Впервые я попал в Одессу летом 2001 года. Помню, когда я ехал туда из Киева, мой душевный настрой был далек от восторженности. В Киеве я и мои дети гостили у наших родственников, купались в Днепре, гуляли по Крещатику, посещали музеи, и нам было хорошо и уютно в говорящем преимущественно на русском языке Киеве — «матери городов русских». Но были там все же и моменты, заставлявшие немного напрягаться и испытывать настороженность…
Наша родственница, переехавшая с Урала в Киев еще в 50-е годы прошлого века, с иронией поведала нам о том, что в киевских дворах все чаще стали попадаться чубатые индивиды в вышиванках, выступающие с сумрачными угрозами в адрес тех, кто говорит по-русски. Родственнице, до распада Советского Союза не сталкивавшейся с проявлениями воинствующего национализма, их бурчание казалось забавной экзотикой. Я видел, что ее представления разделяло большинство киевлян старшего поколения, привыкших за послевоенное время к относительному благополучию в межнациональных отношениях и не воспринимавших поднимавший голову украинский национализм в качестве реальной угрозы.

☆ ☆ ☆ ☆ ☆

_Задание 1:_ В каком году, согласно тексту для анализа, состоялась первая поездка в Одессу?
Текст для анализа и листинг получены из разных источников.

_Записи из набора данных:_
☆ ☆ ☆ ☆ ☆

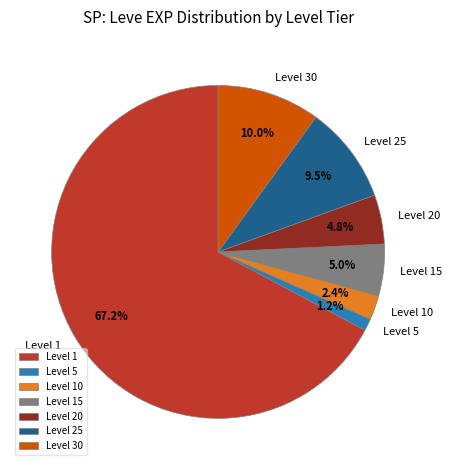

Which slice is the smallest?

Level 5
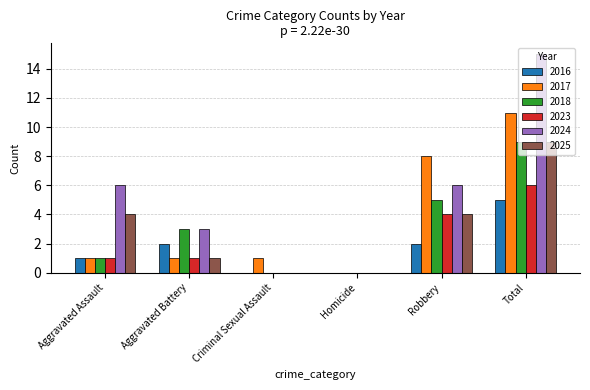

Which series has the largest range (max minus min)?

2024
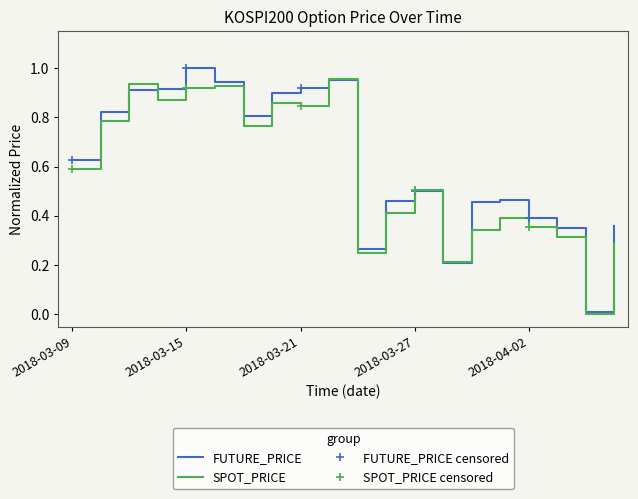

Which series has the widest spread of values?

FUTURE_PRICE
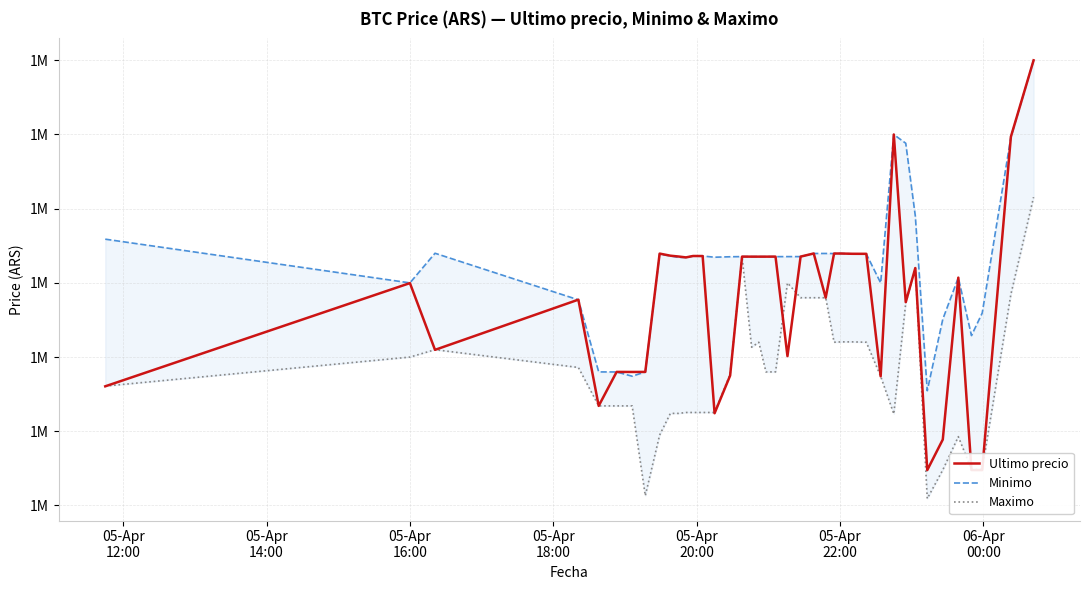

What is the value of the Ultimo precio point at the 20th from the left?

1521768.0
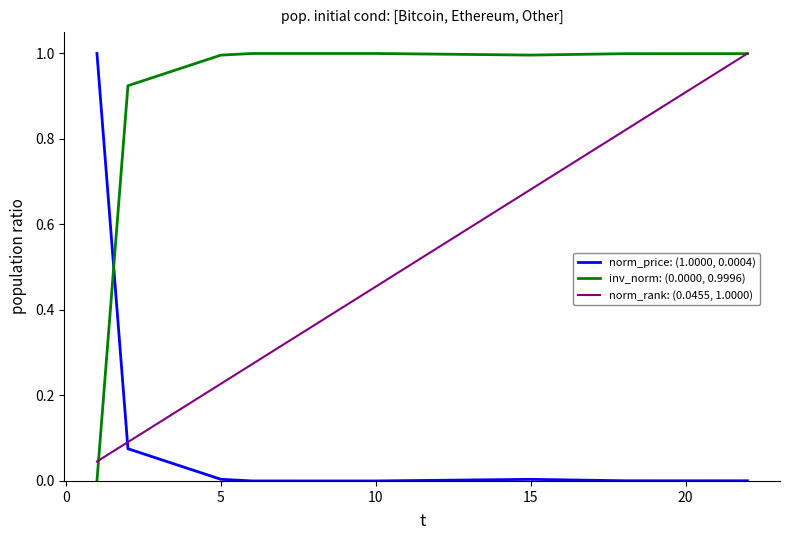

True or false: norm_rank: (0.0455, 1.0000) has more than 1 interior local peaks.

False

☆ ☆ ☆ ☆ ☆

_Задание 2:_ Перепишите все строки листинга без изменений, изображения в ответ не включайте.

_Письменный ответ 1:_ Летом 2001 года.

_Письменный ответ 2:_
Which slice is the smallest?

Level 5

Which series has the largest range (max minus min)?

2024

Which series has the widest spread of values?

FUTURE_PRICE

What is the value of the Ultimo precio point at the 20th from the left?

1521768.0

True or false: norm_rank: (0.0455, 1.0000) has more than 1 interior local peaks.

False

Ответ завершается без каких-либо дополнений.